The fear of a bike wobbling and sending me skidding across loose gravel at the bottom
of our hill had been temporarily dispelled. Instead, there was the fear that I would be the last
one to cross an invisible finish line in an unspoken race. Our quad wondered if we were the
only kids in the neighborhood and who else we could recruit for our next game of “Ghost in
the Graveyard” before the sun fell. We weren’t worried about cars coming around turns too
quickly or the dimming light forcing us to squint around in the night.

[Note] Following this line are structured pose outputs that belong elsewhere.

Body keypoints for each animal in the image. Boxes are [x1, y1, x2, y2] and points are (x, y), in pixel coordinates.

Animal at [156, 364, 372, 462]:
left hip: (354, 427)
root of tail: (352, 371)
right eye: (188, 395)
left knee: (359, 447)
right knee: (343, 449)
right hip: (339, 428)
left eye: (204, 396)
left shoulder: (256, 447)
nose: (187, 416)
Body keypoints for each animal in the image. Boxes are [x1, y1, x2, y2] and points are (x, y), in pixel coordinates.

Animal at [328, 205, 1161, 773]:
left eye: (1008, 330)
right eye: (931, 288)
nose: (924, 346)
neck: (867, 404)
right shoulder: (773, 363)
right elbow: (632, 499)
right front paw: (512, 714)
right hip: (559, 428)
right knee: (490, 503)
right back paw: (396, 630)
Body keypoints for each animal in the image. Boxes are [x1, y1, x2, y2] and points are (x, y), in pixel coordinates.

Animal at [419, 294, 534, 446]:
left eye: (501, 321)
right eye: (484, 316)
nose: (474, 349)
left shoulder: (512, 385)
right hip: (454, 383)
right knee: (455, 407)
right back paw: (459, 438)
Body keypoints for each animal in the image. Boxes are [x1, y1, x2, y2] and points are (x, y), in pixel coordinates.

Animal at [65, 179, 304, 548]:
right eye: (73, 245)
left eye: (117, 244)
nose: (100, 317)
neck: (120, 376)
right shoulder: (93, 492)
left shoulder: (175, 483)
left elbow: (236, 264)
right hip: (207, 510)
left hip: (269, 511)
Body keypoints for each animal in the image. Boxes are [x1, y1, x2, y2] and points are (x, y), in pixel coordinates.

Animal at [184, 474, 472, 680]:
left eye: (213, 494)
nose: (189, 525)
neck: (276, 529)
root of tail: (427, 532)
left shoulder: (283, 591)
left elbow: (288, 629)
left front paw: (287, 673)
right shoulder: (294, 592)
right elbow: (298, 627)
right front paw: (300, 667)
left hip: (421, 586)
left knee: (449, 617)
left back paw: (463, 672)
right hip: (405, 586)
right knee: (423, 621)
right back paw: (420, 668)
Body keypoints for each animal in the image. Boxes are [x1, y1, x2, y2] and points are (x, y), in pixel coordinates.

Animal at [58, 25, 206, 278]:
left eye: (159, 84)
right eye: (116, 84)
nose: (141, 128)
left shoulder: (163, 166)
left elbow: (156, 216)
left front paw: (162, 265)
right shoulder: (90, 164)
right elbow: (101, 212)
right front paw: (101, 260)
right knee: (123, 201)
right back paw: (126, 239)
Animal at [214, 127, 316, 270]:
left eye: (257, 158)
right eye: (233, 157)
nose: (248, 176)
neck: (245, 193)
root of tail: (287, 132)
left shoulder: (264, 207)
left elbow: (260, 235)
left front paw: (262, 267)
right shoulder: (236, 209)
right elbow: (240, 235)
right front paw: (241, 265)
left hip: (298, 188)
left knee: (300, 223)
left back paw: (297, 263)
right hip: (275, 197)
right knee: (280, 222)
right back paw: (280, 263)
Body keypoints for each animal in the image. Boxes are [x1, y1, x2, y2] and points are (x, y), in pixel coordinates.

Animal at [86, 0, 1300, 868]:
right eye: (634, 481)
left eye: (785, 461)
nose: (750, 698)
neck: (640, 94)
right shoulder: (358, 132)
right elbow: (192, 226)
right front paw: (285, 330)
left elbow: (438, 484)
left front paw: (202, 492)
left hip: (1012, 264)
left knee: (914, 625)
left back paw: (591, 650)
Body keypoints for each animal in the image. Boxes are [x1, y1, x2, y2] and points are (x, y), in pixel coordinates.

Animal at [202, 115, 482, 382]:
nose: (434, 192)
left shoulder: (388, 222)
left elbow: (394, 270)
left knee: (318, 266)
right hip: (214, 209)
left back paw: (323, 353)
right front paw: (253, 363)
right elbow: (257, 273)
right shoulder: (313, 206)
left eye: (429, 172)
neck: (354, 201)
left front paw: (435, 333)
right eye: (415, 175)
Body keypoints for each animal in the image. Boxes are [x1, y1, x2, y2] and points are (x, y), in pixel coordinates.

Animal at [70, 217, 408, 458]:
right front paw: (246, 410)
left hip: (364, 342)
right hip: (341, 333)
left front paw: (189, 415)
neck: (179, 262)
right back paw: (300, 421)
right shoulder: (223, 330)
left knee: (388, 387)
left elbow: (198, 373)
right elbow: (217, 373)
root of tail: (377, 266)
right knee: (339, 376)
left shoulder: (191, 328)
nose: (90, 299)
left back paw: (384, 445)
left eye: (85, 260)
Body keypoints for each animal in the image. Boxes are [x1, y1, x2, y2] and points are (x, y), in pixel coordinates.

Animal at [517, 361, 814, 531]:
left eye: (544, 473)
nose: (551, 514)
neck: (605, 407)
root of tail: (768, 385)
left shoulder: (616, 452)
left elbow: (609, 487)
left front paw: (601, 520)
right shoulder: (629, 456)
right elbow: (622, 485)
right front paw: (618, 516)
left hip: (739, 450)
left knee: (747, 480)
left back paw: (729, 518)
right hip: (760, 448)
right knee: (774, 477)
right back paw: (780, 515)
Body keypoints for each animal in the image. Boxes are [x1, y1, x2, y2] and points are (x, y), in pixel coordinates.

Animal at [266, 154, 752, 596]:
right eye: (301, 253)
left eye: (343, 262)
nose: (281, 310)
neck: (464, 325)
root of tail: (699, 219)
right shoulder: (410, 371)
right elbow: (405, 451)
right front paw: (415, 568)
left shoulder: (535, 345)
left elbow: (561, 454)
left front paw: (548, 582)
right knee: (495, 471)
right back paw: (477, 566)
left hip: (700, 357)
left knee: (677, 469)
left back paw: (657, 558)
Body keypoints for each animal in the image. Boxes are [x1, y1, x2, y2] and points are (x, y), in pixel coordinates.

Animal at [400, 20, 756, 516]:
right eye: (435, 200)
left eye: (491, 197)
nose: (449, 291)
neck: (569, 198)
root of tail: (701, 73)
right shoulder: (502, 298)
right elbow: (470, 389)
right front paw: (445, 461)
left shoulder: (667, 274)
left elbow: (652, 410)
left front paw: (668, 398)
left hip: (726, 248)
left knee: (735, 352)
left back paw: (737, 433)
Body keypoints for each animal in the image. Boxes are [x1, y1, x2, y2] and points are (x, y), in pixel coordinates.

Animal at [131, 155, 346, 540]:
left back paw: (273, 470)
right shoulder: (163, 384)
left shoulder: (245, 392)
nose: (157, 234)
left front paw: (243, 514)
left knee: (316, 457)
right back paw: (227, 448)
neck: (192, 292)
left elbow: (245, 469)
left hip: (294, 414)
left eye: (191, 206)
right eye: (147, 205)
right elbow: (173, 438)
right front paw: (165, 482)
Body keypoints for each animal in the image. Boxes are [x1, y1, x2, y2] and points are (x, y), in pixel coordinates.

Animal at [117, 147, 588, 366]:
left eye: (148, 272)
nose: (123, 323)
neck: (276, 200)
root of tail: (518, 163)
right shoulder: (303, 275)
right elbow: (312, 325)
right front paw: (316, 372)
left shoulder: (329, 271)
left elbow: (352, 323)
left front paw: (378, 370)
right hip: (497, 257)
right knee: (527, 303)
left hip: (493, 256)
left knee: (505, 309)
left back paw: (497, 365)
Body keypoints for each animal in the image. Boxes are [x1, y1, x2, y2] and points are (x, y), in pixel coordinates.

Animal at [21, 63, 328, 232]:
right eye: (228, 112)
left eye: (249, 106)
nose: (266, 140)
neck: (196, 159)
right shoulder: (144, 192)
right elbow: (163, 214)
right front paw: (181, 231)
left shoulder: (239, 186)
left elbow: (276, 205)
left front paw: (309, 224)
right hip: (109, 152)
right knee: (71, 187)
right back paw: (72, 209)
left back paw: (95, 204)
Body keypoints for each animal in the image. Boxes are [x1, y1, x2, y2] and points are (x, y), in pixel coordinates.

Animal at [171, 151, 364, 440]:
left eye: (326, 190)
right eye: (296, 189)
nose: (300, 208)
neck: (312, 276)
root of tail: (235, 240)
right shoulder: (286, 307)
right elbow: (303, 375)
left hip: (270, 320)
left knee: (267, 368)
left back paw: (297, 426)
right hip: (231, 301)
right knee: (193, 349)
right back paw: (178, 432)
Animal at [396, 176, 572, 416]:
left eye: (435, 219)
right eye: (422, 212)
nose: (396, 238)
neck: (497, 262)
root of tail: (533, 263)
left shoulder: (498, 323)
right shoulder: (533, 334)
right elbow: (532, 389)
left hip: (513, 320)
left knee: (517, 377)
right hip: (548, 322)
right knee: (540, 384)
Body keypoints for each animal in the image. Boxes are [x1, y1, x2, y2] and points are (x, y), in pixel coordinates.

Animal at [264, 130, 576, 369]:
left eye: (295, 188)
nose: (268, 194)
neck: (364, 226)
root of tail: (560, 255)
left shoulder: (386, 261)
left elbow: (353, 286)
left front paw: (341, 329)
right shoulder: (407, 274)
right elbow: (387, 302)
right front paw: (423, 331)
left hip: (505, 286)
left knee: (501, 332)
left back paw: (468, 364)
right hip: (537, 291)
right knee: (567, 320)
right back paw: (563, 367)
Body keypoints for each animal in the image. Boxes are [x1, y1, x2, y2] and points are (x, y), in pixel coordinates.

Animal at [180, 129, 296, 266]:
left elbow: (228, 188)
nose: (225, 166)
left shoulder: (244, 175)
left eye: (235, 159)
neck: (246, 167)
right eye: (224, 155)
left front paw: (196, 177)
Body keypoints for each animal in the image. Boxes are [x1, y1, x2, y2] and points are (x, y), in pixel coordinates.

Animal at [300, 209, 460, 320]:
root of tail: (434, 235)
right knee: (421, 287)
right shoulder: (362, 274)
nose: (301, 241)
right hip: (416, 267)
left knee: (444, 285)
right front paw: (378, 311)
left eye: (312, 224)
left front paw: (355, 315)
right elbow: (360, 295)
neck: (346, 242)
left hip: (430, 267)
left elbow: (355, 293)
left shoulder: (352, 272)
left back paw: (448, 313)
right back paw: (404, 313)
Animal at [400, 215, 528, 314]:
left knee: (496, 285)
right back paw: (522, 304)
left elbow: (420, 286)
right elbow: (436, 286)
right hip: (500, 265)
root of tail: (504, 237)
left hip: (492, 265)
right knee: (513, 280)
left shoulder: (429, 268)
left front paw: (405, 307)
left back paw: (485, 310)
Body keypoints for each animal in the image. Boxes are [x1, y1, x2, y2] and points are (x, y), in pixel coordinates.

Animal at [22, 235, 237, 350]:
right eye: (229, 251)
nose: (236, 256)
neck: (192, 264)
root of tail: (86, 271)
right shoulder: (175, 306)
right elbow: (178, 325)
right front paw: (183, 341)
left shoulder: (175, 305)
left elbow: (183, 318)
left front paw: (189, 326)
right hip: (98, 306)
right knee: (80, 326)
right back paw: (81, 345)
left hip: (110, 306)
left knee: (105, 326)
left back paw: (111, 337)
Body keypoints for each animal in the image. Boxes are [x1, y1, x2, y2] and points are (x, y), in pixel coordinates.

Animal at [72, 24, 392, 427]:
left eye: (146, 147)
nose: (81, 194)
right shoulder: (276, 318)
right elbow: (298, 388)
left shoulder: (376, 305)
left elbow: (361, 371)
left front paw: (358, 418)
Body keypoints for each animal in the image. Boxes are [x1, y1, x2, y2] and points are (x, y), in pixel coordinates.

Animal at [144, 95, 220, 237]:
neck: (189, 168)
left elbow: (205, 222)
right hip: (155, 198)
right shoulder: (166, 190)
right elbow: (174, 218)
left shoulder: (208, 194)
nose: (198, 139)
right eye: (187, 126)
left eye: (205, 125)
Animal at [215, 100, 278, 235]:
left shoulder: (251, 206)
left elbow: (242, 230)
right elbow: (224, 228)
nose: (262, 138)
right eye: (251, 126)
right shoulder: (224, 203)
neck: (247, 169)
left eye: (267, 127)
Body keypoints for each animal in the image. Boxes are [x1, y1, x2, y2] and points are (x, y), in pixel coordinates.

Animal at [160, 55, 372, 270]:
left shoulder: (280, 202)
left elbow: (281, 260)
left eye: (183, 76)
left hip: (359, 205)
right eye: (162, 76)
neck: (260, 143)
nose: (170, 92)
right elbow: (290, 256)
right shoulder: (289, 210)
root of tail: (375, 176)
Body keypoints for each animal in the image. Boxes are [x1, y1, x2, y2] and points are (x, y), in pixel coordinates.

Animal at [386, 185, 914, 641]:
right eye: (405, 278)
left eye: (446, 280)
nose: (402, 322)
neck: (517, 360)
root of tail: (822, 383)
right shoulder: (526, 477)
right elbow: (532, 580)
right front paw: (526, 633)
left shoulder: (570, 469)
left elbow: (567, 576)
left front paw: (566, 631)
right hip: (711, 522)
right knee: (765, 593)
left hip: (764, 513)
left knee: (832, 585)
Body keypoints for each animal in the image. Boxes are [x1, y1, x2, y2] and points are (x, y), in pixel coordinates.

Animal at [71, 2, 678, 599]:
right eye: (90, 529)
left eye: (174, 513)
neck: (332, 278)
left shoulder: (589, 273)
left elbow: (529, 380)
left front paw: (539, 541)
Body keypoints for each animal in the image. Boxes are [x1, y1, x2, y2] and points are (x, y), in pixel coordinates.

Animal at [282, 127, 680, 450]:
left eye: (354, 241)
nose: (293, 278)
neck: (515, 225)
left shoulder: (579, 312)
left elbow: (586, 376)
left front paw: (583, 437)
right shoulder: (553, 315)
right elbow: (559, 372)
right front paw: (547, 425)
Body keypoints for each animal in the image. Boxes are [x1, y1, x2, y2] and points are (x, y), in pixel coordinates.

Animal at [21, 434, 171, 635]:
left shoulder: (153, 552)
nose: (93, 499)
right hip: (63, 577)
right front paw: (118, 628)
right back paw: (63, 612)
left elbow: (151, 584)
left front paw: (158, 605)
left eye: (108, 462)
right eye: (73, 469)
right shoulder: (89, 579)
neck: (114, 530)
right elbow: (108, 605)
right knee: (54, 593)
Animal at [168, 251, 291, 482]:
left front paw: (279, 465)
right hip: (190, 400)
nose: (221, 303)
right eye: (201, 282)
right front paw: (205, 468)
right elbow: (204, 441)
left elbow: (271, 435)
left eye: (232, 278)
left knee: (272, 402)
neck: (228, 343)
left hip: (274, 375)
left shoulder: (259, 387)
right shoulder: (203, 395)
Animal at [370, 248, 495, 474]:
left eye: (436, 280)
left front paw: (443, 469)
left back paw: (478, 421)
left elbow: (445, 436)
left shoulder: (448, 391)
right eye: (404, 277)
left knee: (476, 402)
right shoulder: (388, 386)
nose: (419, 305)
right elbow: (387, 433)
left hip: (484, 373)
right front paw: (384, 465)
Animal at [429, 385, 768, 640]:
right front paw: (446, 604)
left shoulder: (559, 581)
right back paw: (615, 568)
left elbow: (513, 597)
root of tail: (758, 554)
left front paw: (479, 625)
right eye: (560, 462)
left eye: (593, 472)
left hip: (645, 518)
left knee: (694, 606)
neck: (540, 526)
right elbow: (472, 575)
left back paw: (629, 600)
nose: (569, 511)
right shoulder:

Now, that same children’s bike with the greasy chain and loose handlebars is simply
gone. Whether it was given to another child or finds itself rusting away, metallic pink paint
chipping and mixing into the dirt of some trash heap, I don’t know. I had traded it in for an
untouched mountain bike of the same color and heartbreak I never thought I’d be foolish
enough to face.
Instead of being oblivious, I stress about collisions with a fist, a wall, or the pavement
and how many paychecks it would take to replace a straight tooth my parents paid so much for
in the fifth grade. I come home to an empty house in an empty neighborhood and wonder if
I’ve simply gotten too old to spot any kids forgetting about schoolwork by slinking around
under the streetlights. I slam on my car’s brakes at any sign of movement alongside the road,
nauseous at the thought of ruining someone else’s life by not paying enough attention to mine.
Pink and black rubber bands held a wire in place across a child’s teeth, forcing them to
fall back in line with what would soon be the rest of life’s rigid expectations. I could be clueless
then and dread hearing my father shout from the front porch for me to come back inside to
shower, but now I wish I could go back to a time when parental concern tinged his voice at all.